Ici Poison Ivy n’est pas qu’une simple femme fatale ou bioterroriste. La scénariste G. Willow Wilson en fait un personnage plus complexe au fil des épisodes. Sous sa plume, elle devient symbole des préoccupations contemporaines telles que l’écologie et le féminisme. De plus, l’artiste Marcio Takara offre de belles planches et retranscrit très bien les émotions des personnages.
Aux USA, le comics a connu un tel succès qu’il a été prolongé bien au-delà de sa durée initiale. Dans l’Hexagone, 3 tomes édités par Urban Comics sont pour le moment disponibles. Un excellent point de départ pour découvrir ce personnage qui n’a pas toujours eu droit à un si bon développement.
| Swamp Thing
Petit bond dans le passé pour cette sélection, toujours chez DC Comics. Car comment parler nature et comics sans évoquer Swamp Thing, ou la Créature des Marais dans sa traduction française. Créée dans les années 70, cette entité élémentaire à l’apparence monstrueuse, habitée par la mémoire d’un homme, incarne la puissance d’une nature agressée par l’être humain. La créature en devient son fervent défenseur, muée par une volonté de survivre plutôt que de se venger.

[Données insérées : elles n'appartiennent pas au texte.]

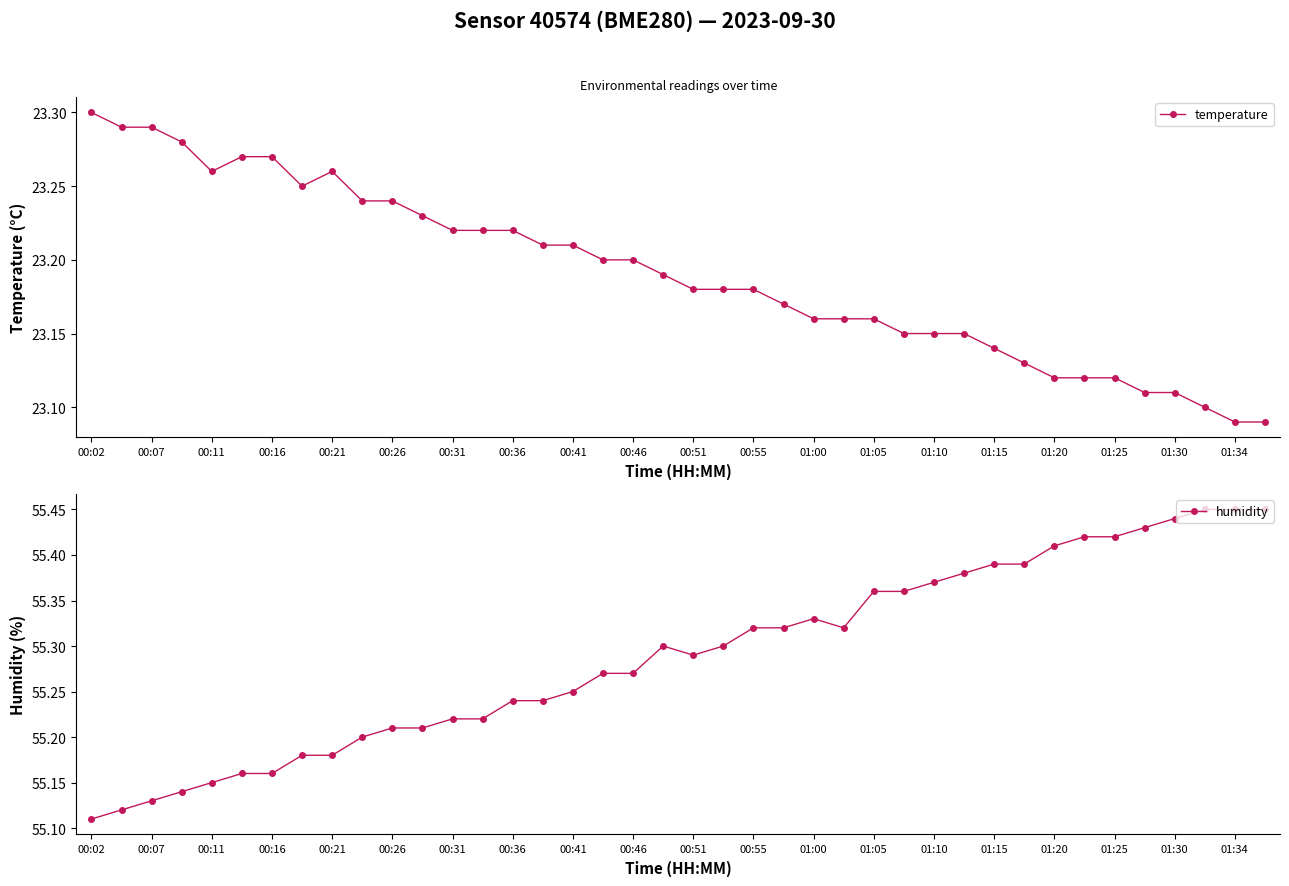

At which label does temperature reach its peak?

00:02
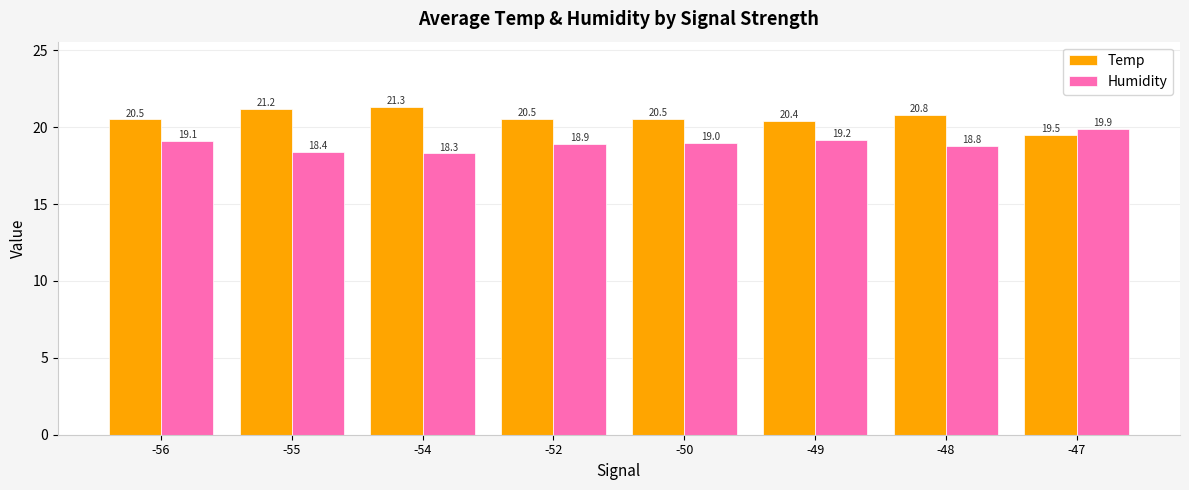

What is the total value across all series at -54?

39.6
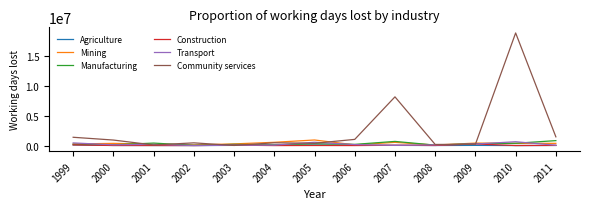

Where is the first local maximum for Community services?

2002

La plus célèbre série autour du personnage est à mettre à l’actif d’Alan Moore, illustre nom du comics (Watchmen, V pour Vendetta…), épaulé par de grands dessinateurs. Sur une quarantaine d’épisodes à partir de 1984, l’auteur livre une prestation mythique et se frotte à des thèmes matures pour l’époque, allant de l’écologie à la critique capitaliste en passant par l’identité ou l’amour.